Preserve nature, protect the environment

BUND (Friends of the Earth Germany) is a non-profit, non-partisan, and non-confessional federal grassroots NGO with more than 480,000 members and supporters. Donations and membership fees make up almost 80 per cent of BUND’s revenue and ensure its political independence.

The following pages offer you a quick overview about BUND's goals, structures and positions. You can also find a couple of BUND documents written in English as well as in several other languages. However, as most parts of bund.net are not and will not be translated, we encourage you to use Google Translate.

Translate bund.net to English, Français, Español, Português, Русскийالعربية, 中文.

Who we are

Staff of the BUND main office in Berlin, Photo: BUND
Staff of the BUND main office

BUND was founded in 1975. Now, as then, there are many reasons to get involved in nature conservation and environmental protection, which is why BUND members have been working voluntarily since our founding in local and district groups in the service of nature. They plant hedges, create ponds, take care of protected areas and fight for the preservation of valuable areas. In this way, the landscape around us becomes visibly more varied, diversified and colourful.

Above all, BUND’s focus is on how we want to live in the future. What constitutes a sustainable political approach which is environmentally-friendly and ensures the right to an equitable existence for both our children and the people in the southern hemisphere? BUND is effectively involved in working on the enormous challenges of environmental policy. Our commitment to foster the use of renewable energies, to ban the production of genetically modified food and fodder, and to reduce the amount of toxic chemicals in everyday life is always based on concrete alternative options and solutions.
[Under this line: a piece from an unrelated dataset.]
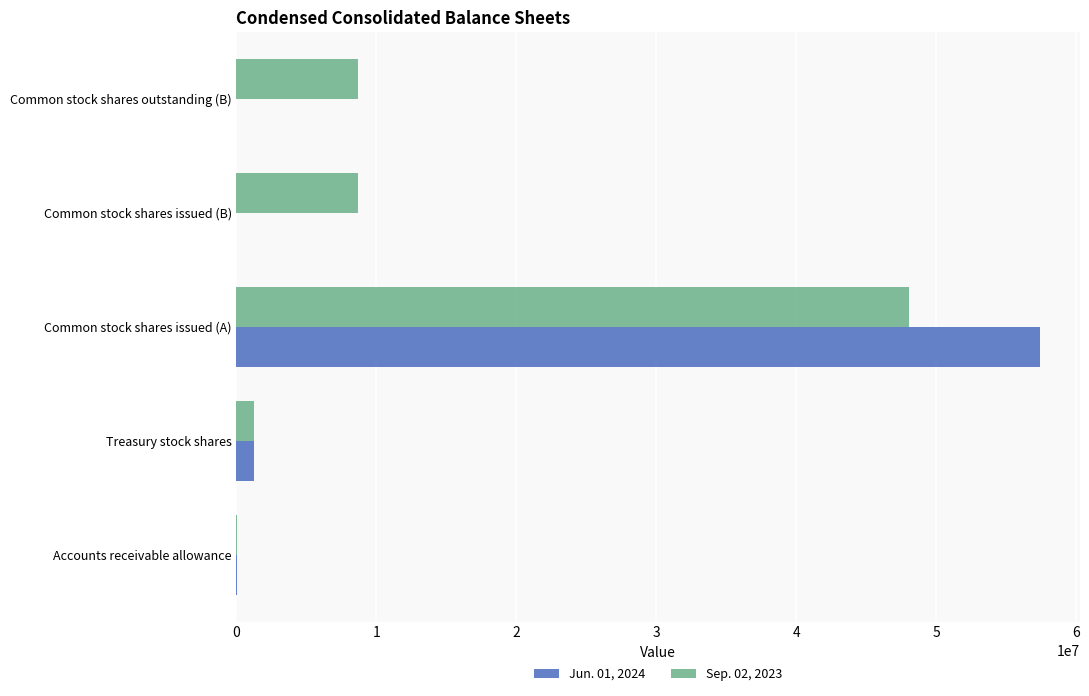

How many data points does each series have?

5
Tackling the ecological questions of the future requires the development of integrative policies. For example:

  • Transport policy has to be linked to regional planning policy since, e.g., the construction of shopping centres in non-urban territories leads to a higher volume of traffic in these areas.
  • Landscape policy also has to be nature conservation policy, considering the well-being of people, soils, and animals.
  • Chemicals policy needs to ensure that our health and the environment take priority over the industry’s concern for profits.
Activists against nuclear power, photo: BUND
Activists against nuclear power

Trade associations and big corporations invest millions in lobbying to push through their agendas in Brussels and Berlin thus blocking, for example, the improvement of health protection and the switch to renewable energies. BUND responds at national and international levels, in close cooperation with its partners in the Friends of the Earth network. In Brussels, we organise demonstrations in front of the EU parliament or we initiate public debates on environmental issues and hold informal talks with delegates at international climate change conferences. In Germany, we run a "Phase-out nuclear energy yourself" campaign.

We know from experience that you have to be persistent in order to turn an idea into an environmental policy reality. Persistence is a characteristic feature of BUND.

There is a lot that needs to be done for nature conservation and environmental protection. To be effective in helping to maintain our natural livelihood, BUND has to focus on specific key topics. Currently these main focus areas are climate protection and the preservation of biodiversity.